Member of the National Assembly for Alpes-de-Haute-Provence's 2nd constituency
- In office 22 July 2017 – 3 August 2020
- Preceded by: Christophe Castaner
- Succeeded by: Christophe Castaner

Member of the Alpes-de-Haute-Provence's Departmental council for Canton of Manosque-2
- In office 29 March 2015 – 27 June 2021

Personal details
- Born: 28 August 1973 (age 52) Manosque, France
- Party: Socialist Party (Before 2017) La République En Marche (2017–present)

= Emmanuelle Fontaine-Domeizel =

French politician

Emmanuelle Fontaine-Domeizel (born 28 August 1973) is a French nurse and politician of La République En Marche! (LREM) who was a Member of the National Assembly on 22 July 2017, representing Alpes-de-Haute-Provence's 2nd constituency from 2017 to 2020.

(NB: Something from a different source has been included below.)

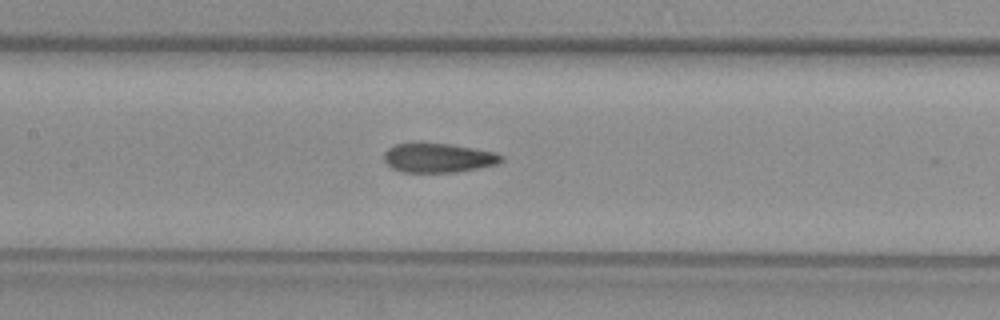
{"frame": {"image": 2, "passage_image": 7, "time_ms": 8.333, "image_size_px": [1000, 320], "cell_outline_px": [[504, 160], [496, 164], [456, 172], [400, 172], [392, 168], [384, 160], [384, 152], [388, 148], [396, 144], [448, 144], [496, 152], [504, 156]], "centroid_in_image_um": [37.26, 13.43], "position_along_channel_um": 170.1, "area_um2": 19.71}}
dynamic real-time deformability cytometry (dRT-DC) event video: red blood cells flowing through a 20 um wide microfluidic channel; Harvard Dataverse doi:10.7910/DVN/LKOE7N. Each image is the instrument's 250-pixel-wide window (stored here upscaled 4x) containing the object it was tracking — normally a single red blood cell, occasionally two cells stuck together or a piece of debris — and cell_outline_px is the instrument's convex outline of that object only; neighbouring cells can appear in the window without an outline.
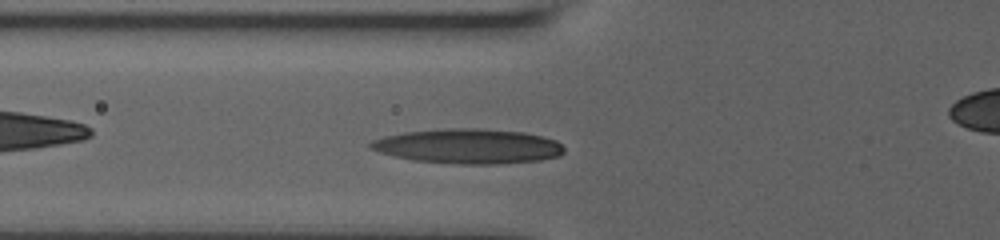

== Early life and education ==
Fontaine-Domeizel is the daughter of Claude Domeizel. She was a high-level basketball player. She is now a nurse.

== Political career ==
=== Career in local politics ===
After the departmental elections of 2015, Fontaine-Domeizel was elected departmental councilor of the Canton of Manosque-2 in tandem with Roland Aubert.

=== Member of the National Assembly ===
Fontaine-Domeizel was the substitute for Christophe Castaner as member of the National Assembly for Alpes-de-Haute-Provence's 2nd constituency, and became the member following Castaner's appointment to the government on July 22, 2017.

In the National Assembly, Fontaine-Domeizel served on the Committee on Social Affairs. She was also a Vice President of the Information mission on the revision of the law on bioethics; the Hunting and territories' Working Group; and the France-Vietnam Friendship Group at the French National Assembly.

Fontaine-Domeizel was also a member of several Working Groups on health (End of life; Paramedical Professions; Health and Digital; Health at school).

She left the assembly when Castaner returned to the assembly in August 2020 and left LREM in October of that year.

==Political positions==
In July 2019, Fontaine-Domeizel voted in favor of the French ratification of the European Union’s Comprehensive Economic and Trade Agreement (CETA) with Canada.